113 Cfr. Landa L. N., Regolazione e controllo nell'istruzione. Cibernetica, algoritmizzazione

ed euristica nell'educazione, Giunti, Firenze 1985.  

La disponibilità a modificarsi rappresenta una delle caratteristiche fondamentali dello sfondo, la cui funzionalità è garantita dalla funzionalità delle relazioni.

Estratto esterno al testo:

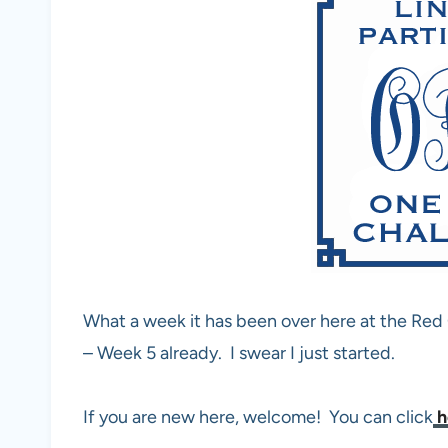
What a week it has been over here at the Re
– Week 5 already. I swear I just started.
If you are new here, welcome! You can click
h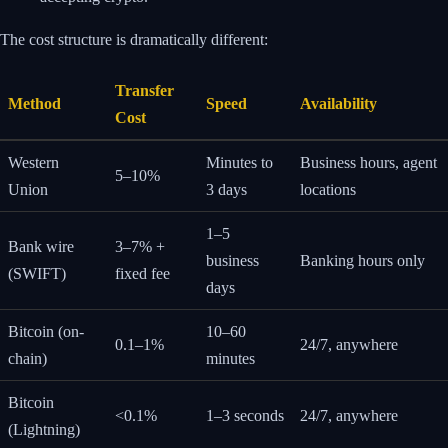
The cost structure is dramatically different:
Transfer
Method
Speed
Availability
Cost
Western
Minutes to
Business hours, agent
5–10%
Union
3 days
locations
1–5
Bank wire
3–7% +
business
Banking hours only
(SWIFT)
fixed fee
days
Bitcoin (on-
10–60
0.1–1%
24/7, anywhere
chain)
minutes
Bitcoin
<0.1%
1–3 seconds
24/7, anywhere
(Lightning)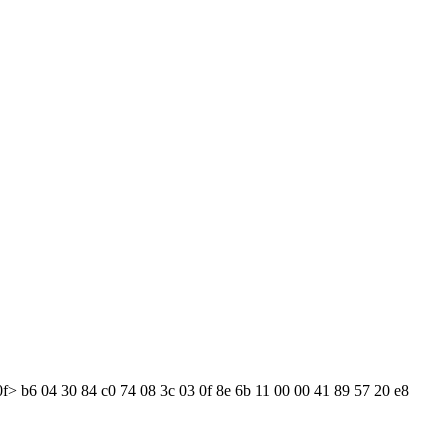
0f> b6 04 30 84 c0 74 08 3c 03 0f 8e 6b 11 00 00 41 89 57 20 e8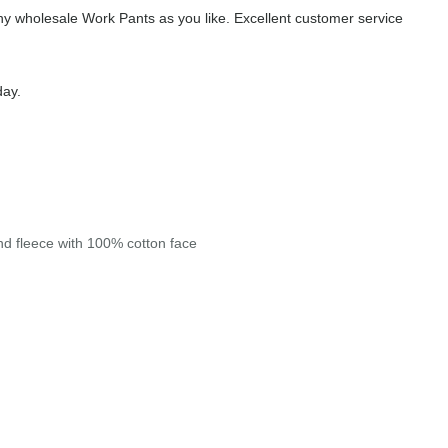
y wholesale Work Pants as you like. Excellent customer service
day.
end fleece with 100% cotton face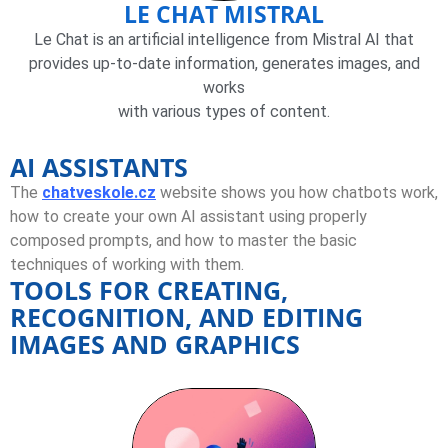
LE CHAT MISTRAL
Le Chat is an artificial intelligence from Mistral AI that
provides up-to-date information, generates images, and
works
with various types of content.
AI ASSISTANTS
The
chatveskole.cz
website shows you how chatbots work,
how to create your own AI assistant using properly
composed prompts, and how to master the basic
techniques of working with them.
TOOLS FOR CREATING,
RECOGNITION, AND EDITING
IMAGES AND GRAPHICS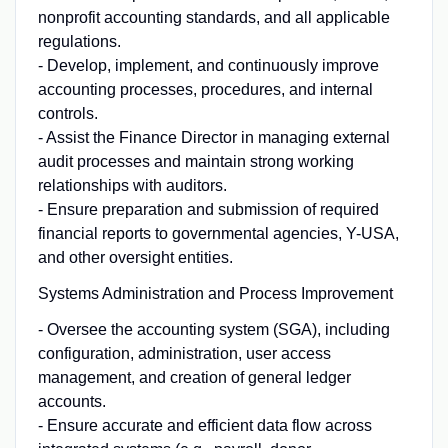
nonprofit accounting standards, and all applicable
regulations.
- Develop, implement, and continuously improve
accounting processes, procedures, and internal
controls.
- Assist the Finance Director in managing external
audit processes and maintain strong working
relationships with auditors.
- Ensure preparation and submission of required
financial reports to governmental agencies, Y-USA,
and other oversight entities.
Systems Administration and Process Improvement
- Oversee the accounting system (SGA), including
configuration, administration, user access
management, and creation of general ledger
accounts.
- Ensure accurate and efficient data flow across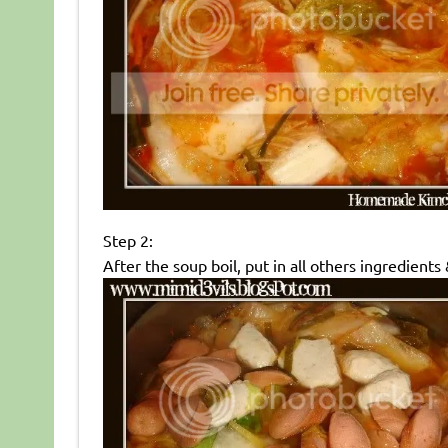
Step 2:
After the soup boil, put in all others ingredients &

Nell’ultima definizione lo sfondo viene rapportato ed inserito nella prospettiva della “Ricerca-Azione”. L’analisi dell’autore rivela, come abbiamo in precedenza constatato per il modello di Schön, la necessità per i ricercatori di attrezzarsi di metodologie di ricerca congruenti con una società in continua trasformazione, sempre meno centrata e caratterizzata da sistemi di valori divergenti. In particolare, la questione riguarda il come si possa declinare la Ricerca-Azione, che nasce e si sviluppa in ambito sociologico, nel campo dell’educazione. Anche la Ricerca-Azione mette in campo capacità riflessivo-narrative indispensabili per una sua realizzazione significativa ed efficace. Ciò si comprende dal fatto che il suo fondamento procedurale consiste nella “discussione” tra i membri di un gruppo o di un’istituzione. I suoi principali dispositivi, infatti, sono:

- la “chiarificazione” delle posizioni sia mediante l’utilizzazione critica dei metodi di ricerca, degli strumenti di decodificazione e di creatività, sia l’uso ottimale di informazioni esterne al gruppo; - il “confronto” delle posizioni e “l’azione collettiva”.

La Ricerca-Azione si realizza, così, in tre momenti:

- il “lavoro preliminare”, in cui si definisce la base della collaborazione in modo chiaro e preciso, e si identificano e definiscono i problemi reali;

- la messa in atto dell’analisi”, in cui si individuano altri problemi oltre a quelli considerati;

- l’”analisi” e la “strategia d’azione”, attraverso le quali si passa dall’esperienza vissuta alla comprensione di tutto ciò che riguarda l’azione sociale; ciò permette di raggiungere una specie di “verità sociale provvisoria”, punto di partenza per elaborare nuove strategie.

In questa prospettiva lo sfondo istituzionale è attuato da tutte le persone coinvolte, che cercano di instaurare tra loro una “comunicazione

simmetrica”, in modo da abolire la relazione “soggetti/oggetti”, che solitamente si instaura tra chi insegna e chi apprende. Chi conduce l’esperienza non persegue lo scopo che gli allievi producano dei risultati riguardo determinate questioni, ma intende ottenere dei risultati insieme agli allievi stessi.

Parlare di sfondo significa parlare di “struttura di connessione”, di quella concezione batesoniana, alla quale ci siamo riferiti nel corso di questa tesi anche per una particolare lettura del romanzo di formazione. Si tratta di una struttura di connessione che si realizza sia a livello istituzionale, sia a livello narrativo. Per gli ideatori della metodologia dello sfondo integratore è attraverso l’uso del “fantastico” che si costruisce una trama narrativa, intesa come insieme di significati condivisi e trasformabili che permettono a più soggetti di riconoscersi parte di una storia comune.